The Wire es una serie negra de toda la vida, ambientada en el Baltimore moderno con su tráfico de drogas, su corrupción y, en definitiva, todas sus miserias. Pero a mí el argumento, las peripecias, son lo que menos me interesa. Lo realmente flipante de la serie es el elenco de personajes, cada uno más redondo que el anterior, llenos de matices y con una profundidad psicológica que abruma. McNulty, el teniente Daniels, Kimba, la detective lesbiana, Bunk, Lester Freamon, Avon Barksdale, el grandísimo Stringer Bell, Bubbles, Omar Little, el Robin Hood de los gansters, y un larguísimo etcétera que me tendría escribiendo y babeando de emoción hasta dentro de una semana. Los personajes son la fuerza de la serie. Las temporadas están diseñadas para su desarrollo, hasta el punto de que el último capítulo de cada temporada tiene que resolver la trama a toda pastilla, a veces de forma un tanto chapucera.
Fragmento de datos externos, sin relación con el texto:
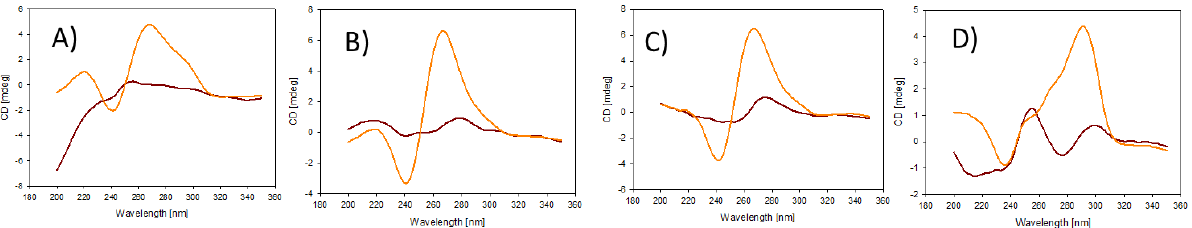
Figure 7: CD spectra of DNA oligonucleotides: LNA1 (A), LNA2 (B), LNA3 (C) and HT22 (D) with addition of hemin with (orange) and without (brown) potassium cations. Conditions: 10 mM Tris-HCl (pH=8.0), 100 mM KCl, 2 µM DNA, 2 µM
Pero no importa. The Wire no es una mala historia negra, de esas que necesitan sorprender al lector con una trama en la que las piezas encajan como el mecanismo de un reloj suizo. The Wire es la vida misma. Y en la vida viven personajes.
Pero esta maravilla de serie no son sólo personajes. También son ambientes, una ciudad. Cada temporada disecciona un aspecto de la sociedad de Baltimore, como las diferentes caras de un prisma que, sumadas, nos explican la vida de esa ciudad marginal. La primera habla sobre el tráfico de drogas en las casas baratas, la segunda de la mafia y los sindicatos en los astilleros, la tercera de la política, la cuarta del sistema educativo -es tan flipante que, aunque es un sistema distinto al mío, por momentos tenía la sensación de que estaba hablando de mi instituto-, y la quinta de los medios de comunicación.
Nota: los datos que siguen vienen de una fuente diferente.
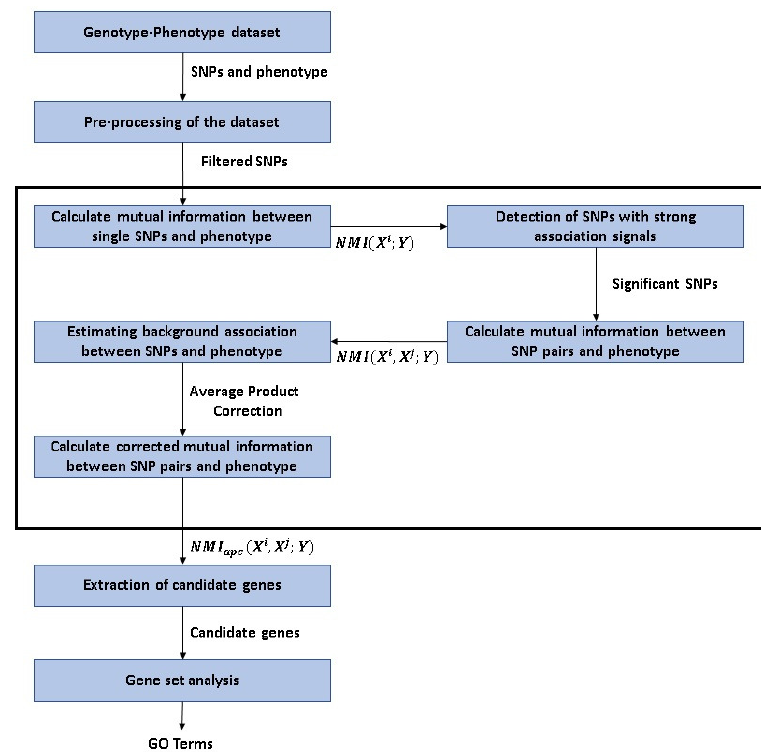
Figure 1. Flowchart of the analysis applied in this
Y no voy a decir nada más de esta maravilla. Podría diseccionarla, desmenuzar los personajes, las escenas, y no conseguiría transmitir ni las milésima parte de lo que es The Wire. Como con los grandes libros, cuando quiero transmitir lo que realmente me han sugerido, sólo puedo acabar reproduciendo las escenas, repitiiendo párrafos, porque no tengo palabras que sean lo suficientemente expresivas. ¿Cómo hablar del Quijote si no es con el Quijote mismo? Quizá por eso, un amigo, cuando acabó de ver The Wire me dijo:
-Curro, es poesía pura. Es poesía pura. La imagen del hijo de Frank Sobotka, enfocado desde detrás, apoyado en la verja y mirando la bahía al final de la segunda temporada es pura poesía. Es increíble. ¿Y Omar Little? ¿Qué me dices de Omar Little?
Y siguió así durante mucho tiempo, sin poner las palabras técnicas que hubiesen destrozado la emoción de una serie que lo es todo.
Así que ya sabéis. Gracias a David Simon por crear este universo y el que no la haya visto, tiene deberes este fin de semana.